Gisvagun, Eapagun, Upagun.—Of the same class with magical charms and incantations, that is, of no avail to produce the results with which they are credited, were various minor observances and practices, to which importance was attached as lucky or unlucky, and ominous of, if not conducive to, future good or ill. In some cases these observances became mere customs, followed without heed to their significance or efficacy; and many were known to, and believed in only by, the very superstitious. So far as causing or leading to the result ascribed to them was concerned, they were, ‘like the Sunday plant,’ without good or harm, but a mind swayed by trifling erroneous beliefs of the kind is like a room filled with cobwebs. Superstition shuts out the light, makes the mind unhealthy, and fills it with groundless anxieties.
The Right-Hand Turn (Deiseal).—This was the most important of all the observances. The rule is “Deiseal (i.e. the right-hand turn) for everything,” and consists in doing all things with a motion corresponding to the course of the sun, or from left to right. This is the manner in which screw-nails are driven, and is common with many for no reason but its convenience. Old men in the Highlands were very particular about it. The coffin was taken deiseal about the grave, when about to be lowered; boats were turned to sea according to it, and drams are given to the present day to a company. When putting a straw rope on a house or corn-stack, if the assistant went tuaitheal (i.e. against the course of the sun), the old man was ready to come down and thrash him. On coming to a house the visitor should go round it deiseal to secure luck in the object of his visit. After milking a cow the dairy-maid should strike it deiseal with the shackle, saying “out and home” (mach ’us dachaigh). This secures its safe return.
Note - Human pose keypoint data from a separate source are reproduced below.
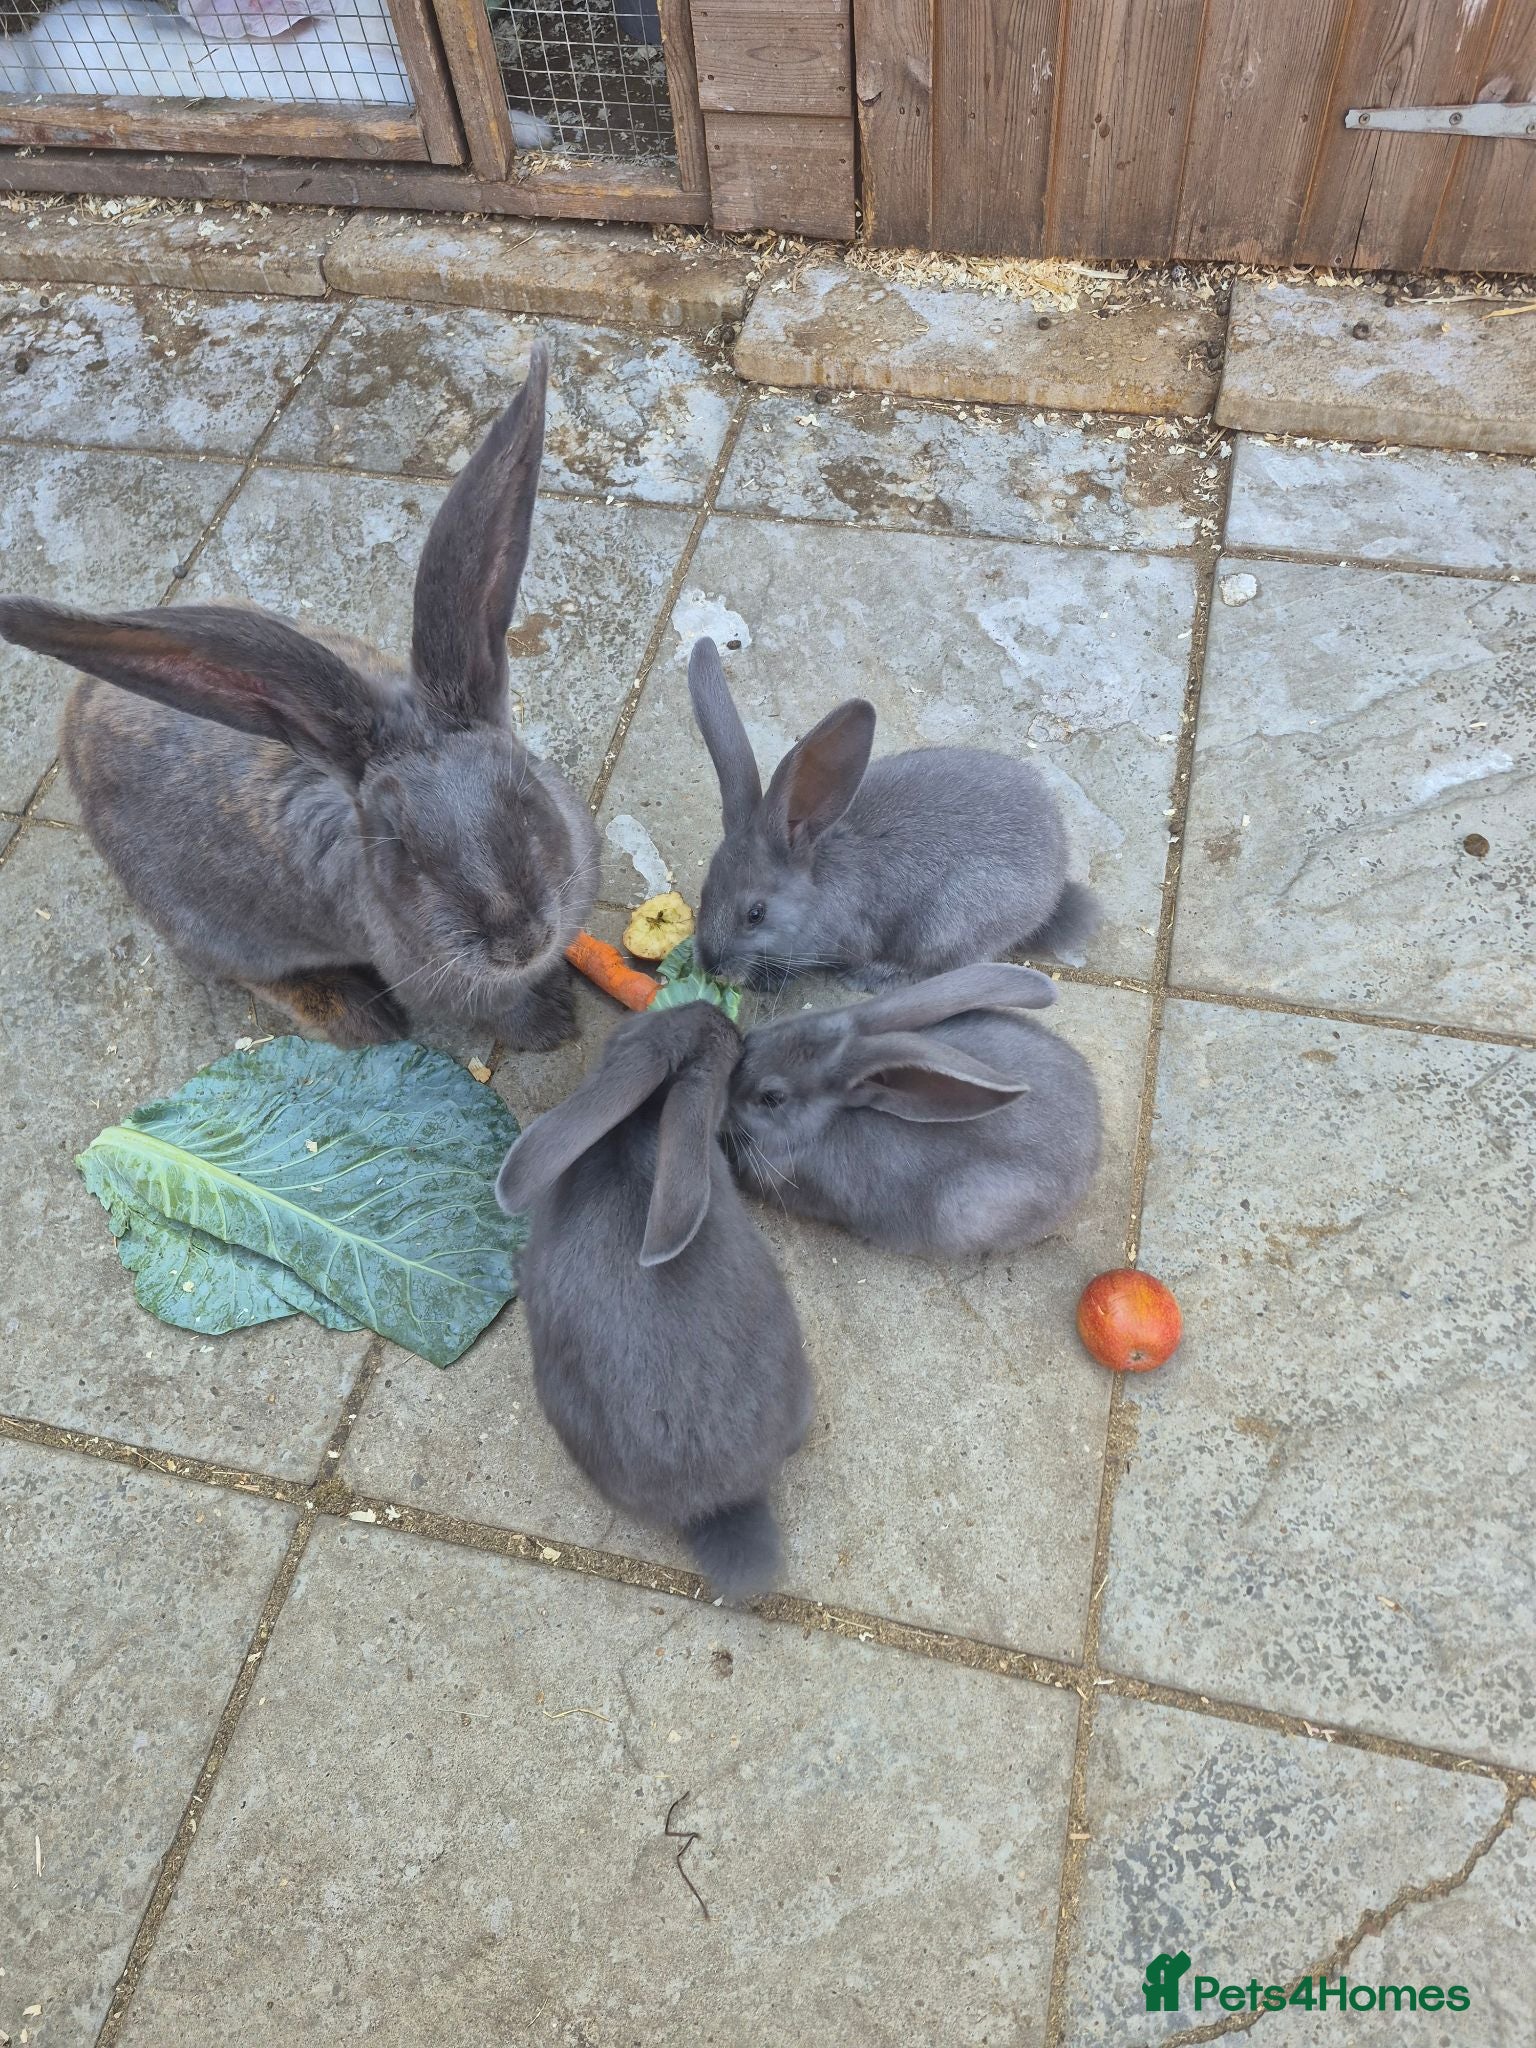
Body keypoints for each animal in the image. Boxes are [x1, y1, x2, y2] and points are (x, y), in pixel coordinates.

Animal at [0, 343, 596, 1052]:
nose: (519, 941)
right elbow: (495, 1010)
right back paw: (359, 1015)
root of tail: (76, 715)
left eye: (523, 797)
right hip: (217, 934)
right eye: (403, 849)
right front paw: (551, 1023)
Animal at [685, 636, 1101, 990]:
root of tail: (1051, 895)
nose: (710, 964)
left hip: (946, 923)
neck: (815, 891)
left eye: (755, 914)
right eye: (705, 891)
The word is from deas, right-hand, and iul, direction, and of itself contains no allusion to the sun.
Rising and Dressing.—It is unfortunate to rise out of bed on one’s left side. It is a common saying when evil befalls a person, who seems to himself to have rushed to meet it, “I did not rise on my right hand to-day.”[65]
Water in which eggs have been boiled or washed should not be used for washing the hands or face. It is also a common saying when mischance befalls a person through his own stupidity, “I believe egg-water was put over me.”
When done washing himself a person should spit in the water, otherwise if the same water should be used by another for a like purpose, there will be danger of quarrelling with him before long.
Clothes.—When a person puts on a new suit it is customary to wish him luck of it: “May you enjoy and wear it.” A man should be always the first to do this, the tailor, if he has the good sense. It is unlucky if a woman be the first to say it, and prudent women delay their congratulations and good wishes till they are satisfied some male friend has spoken first. It is less unfortunate if the woman has had a male child.
If a person wearing a dress dyed with crotal, a species of lichen, be drowned, his body will never be found. This belief prevails in the north, and there the home-made dress indicated, which is of a reddish-brown colour, is frequently seen.
Houses and Lands.—There should be placed below the foundation of every house a cat’s claws, a man’s nails, and a cow’s hoofs, and silver under the door-post. These will prove omens of the luck to attend the house. If an outgoing tenant leaves the two former below the door it is unfortunate for the incoming tenant, as his cattle will die.
An expectant occupier, or claimant, will secure to himself possession of land by burning upon it a little straw. This straw was called ‘a possession wisp’ (Sop seilbhe). If, for instance, there were two claimants to land and one of them burnt a ‘possession wisp’ on it, he might go about his business with his mind easy as to the result of the lawsuit. Or, if a tenant ran in debt and had to leave his farm, another, who had a promise of the holding, came and burnt a ‘possession wisp,’ no evil or debt of those formerly attaching to it would then follow the holding.
Baking.—In baking oatmeal cakes there is a little meal left on the table after the last cake is sprinkled previous to being fired. This remnant should not be thrown away or returned to the meal chest, but be kneaded between the palms into a little cake, to be given to one of the children. This little bannock was the Bonnach Fallaid, called also Siantachan a chlàir (the charmer of the board), to which in olden times housewives attached so much importance. Unless it was made the meal lost its substance, and the bread of that baking would not be lasting (baan). On putting a hole through it with the forefinger, as already explained, it was given to children, and placed beside women in childbed, to keep the Fairies away. It mightily pleased little children, and was given to them as a reward for making themselves useful.